North Korean group BlueNoroff has find a new way to hack into your crypto wallets. Now it resembles banks and Japanese VC firms.
On December 27, Kaspersky Lab announced that the North Korean hacking group ‘BlueNoroff’ stole millions of dollars in cryptocurrencies after creating more than 70 fake domains and impersonating banks and venture capital firms.
According to the investigation, most of the domains mimicked Japanese venture capital firms, denoting a strong interest in user and company data within that country.
“After researching the infrastructure that was used, we discovered more than 70 domains used by this group, meaning they were very active until recently. Also, they created numerous fake domains that look like venture capital and bank domains.”
Until a few months ago, the BlueNoroff group used Word documents to inject malware. However, they recently improved their techniques, creating a new Windows Batch file that allows them to extend the scope and execution mode of their malware.

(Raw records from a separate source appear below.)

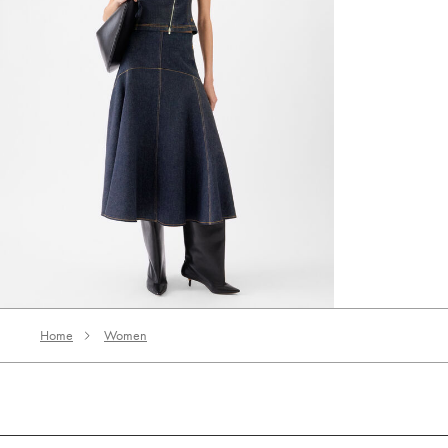
The Triangle de-Nîmes denim skirt
3660 AED
Home
Women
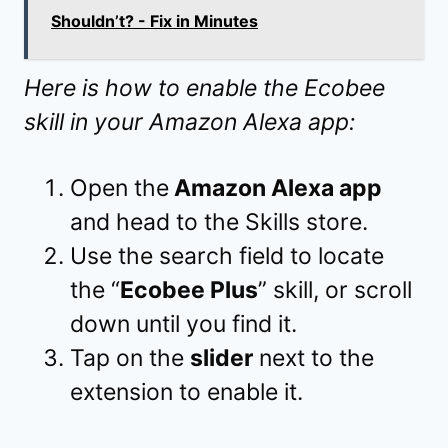
Shouldn’t? - Fix in Minutes
Here is how to enable the Ecobee
skill in your Amazon Alexa app:
Open the
Amazon Alexa app
and head to the Skills store.
Use the search field to locate
the “
Ecobee Plus
” skill, or scroll
down until you find it.
Tap on the
slider
next to the
extension to enable it.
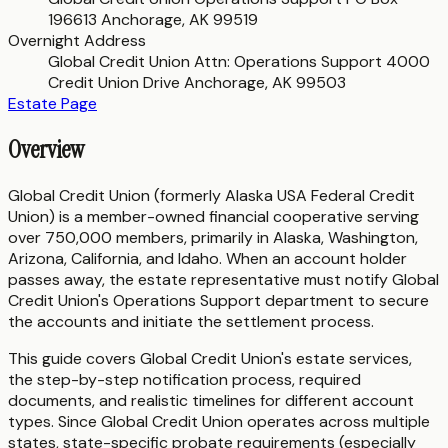
196613 Anchorage, AK 99519
Overnight Address
Global Credit Union Attn: Operations Support 4000
Credit Union Drive Anchorage, AK 99503
Estate Page
Overview
Global Credit Union (formerly Alaska USA Federal Credit
Union) is a member-owned financial cooperative serving
over 750,000 members, primarily in Alaska, Washington,
Arizona, California, and Idaho. When an account holder
passes away, the estate representative must notify Global
Credit Union's Operations Support department to secure
the accounts and initiate the settlement process.
This guide covers Global Credit Union's estate services,
the step-by-step notification process, required
documents, and realistic timelines for different account
types. Since Global Credit Union operates across multiple
states, state-specific probate requirements (especially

These new .bat files circumvent Windows Mark-of-the-Web (MOTW) security measures, a hidden mark attached to files downloaded from the Internet to protect users against files from untrusted sources.
After a thorough investigation in late September, Kaspersky confirmed that in addition to using new scripts, the BlueNoroff group began using .iso and .vhd disk image files to distribute viruses.

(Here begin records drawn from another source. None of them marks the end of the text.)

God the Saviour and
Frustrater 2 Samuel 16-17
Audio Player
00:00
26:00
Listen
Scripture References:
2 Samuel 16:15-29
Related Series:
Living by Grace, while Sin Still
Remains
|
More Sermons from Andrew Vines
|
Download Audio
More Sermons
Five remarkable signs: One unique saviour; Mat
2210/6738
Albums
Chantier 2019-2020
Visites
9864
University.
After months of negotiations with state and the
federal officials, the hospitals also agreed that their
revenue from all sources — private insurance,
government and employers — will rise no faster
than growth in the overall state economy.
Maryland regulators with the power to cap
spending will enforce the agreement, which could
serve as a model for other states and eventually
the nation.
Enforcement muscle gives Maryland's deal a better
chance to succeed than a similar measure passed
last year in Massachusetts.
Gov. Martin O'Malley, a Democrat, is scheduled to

Kaspersky also found that a user in the United Arab Emirates fell victim to the BlueNoroff group after downloading a Word document called “Shamjit Client Details Form.doc,” which allowed the hackers to connect to his computer and extract information as they attempted to execute even more potent malware.
Once the hackers were logged into the computer, “they attempted to fingerprint the victim and install additional malware with high privileges,” however, the victim executed several commands to gather basic system information, preventing the malware from spreading out even more.